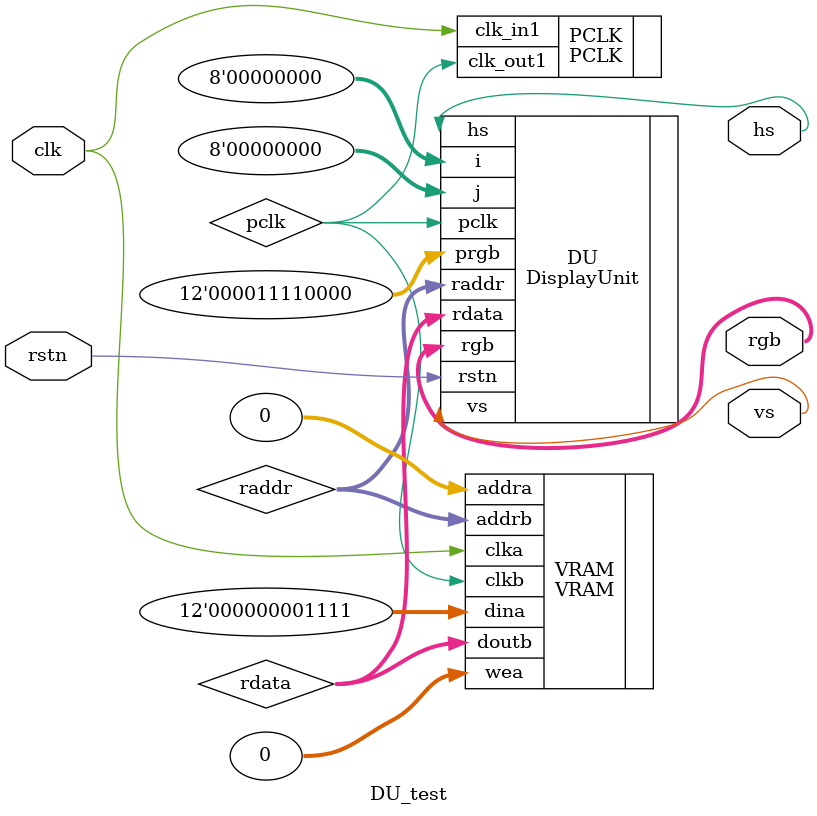
<source format=v>
`timescale 1ns / 1ps


module DU_test(
    input clk, rstn,
    output hs, vs,
    output [11:0] rgb
    );

    wire pclk;
    wire [11:0] rdata;
    wire [14:0] raddr;

    PCLK PCLK(
        .clk_in1 (clk),
        .clk_out1 (pclk)
    );

    DisplayUnit DU(
        .pclk (pclk),
        .rstn (rstn),
        .rdata (rdata),
        .i (8'b0),
        .j (8'b0),
        .prgb (12'h0F0),
        .hs (hs),
        .vs (vs),
        .rgb (rgb),
        .raddr (raddr)
    );

    VRAM VRAM(
        .addra (0),
        .clka (clk),
        .dina (12'h00F),
        .wea (0),
        .addrb (raddr),
        .clkb (pclk),
        .doutb (rdata)
    );
endmodule

</source>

*****

§ Task goal: All of the material above is to be copied exactly, with no pictures.

§ Solution for this task:
<source format=v>
`timescale 1ns / 1ps


module DU_test(
    input clk, rstn,
    output hs, vs,
    output [11:0] rgb
    );

    wire pclk;
    wire [11:0] rdata;
    wire [14:0] raddr;

    PCLK PCLK(
        .clk_in1 (clk),
        .clk_out1 (pclk)
    );

    DisplayUnit DU(
        .pclk (pclk),
        .rstn (rstn),
        .rdata (rdata),
        .i (8'b0),
        .j (8'b0),
        .prgb (12'h0F0),
        .hs (hs),
        .vs (vs),
        .rgb (rgb),
        .raddr (raddr)
    );

    VRAM VRAM(
        .addra (0),
        .clka (clk),
        .dina (12'h00F),
        .wea (0),
        .addrb (raddr),
        .clkb (pclk),
        .doutb (rdata)
    );
endmodule

</source>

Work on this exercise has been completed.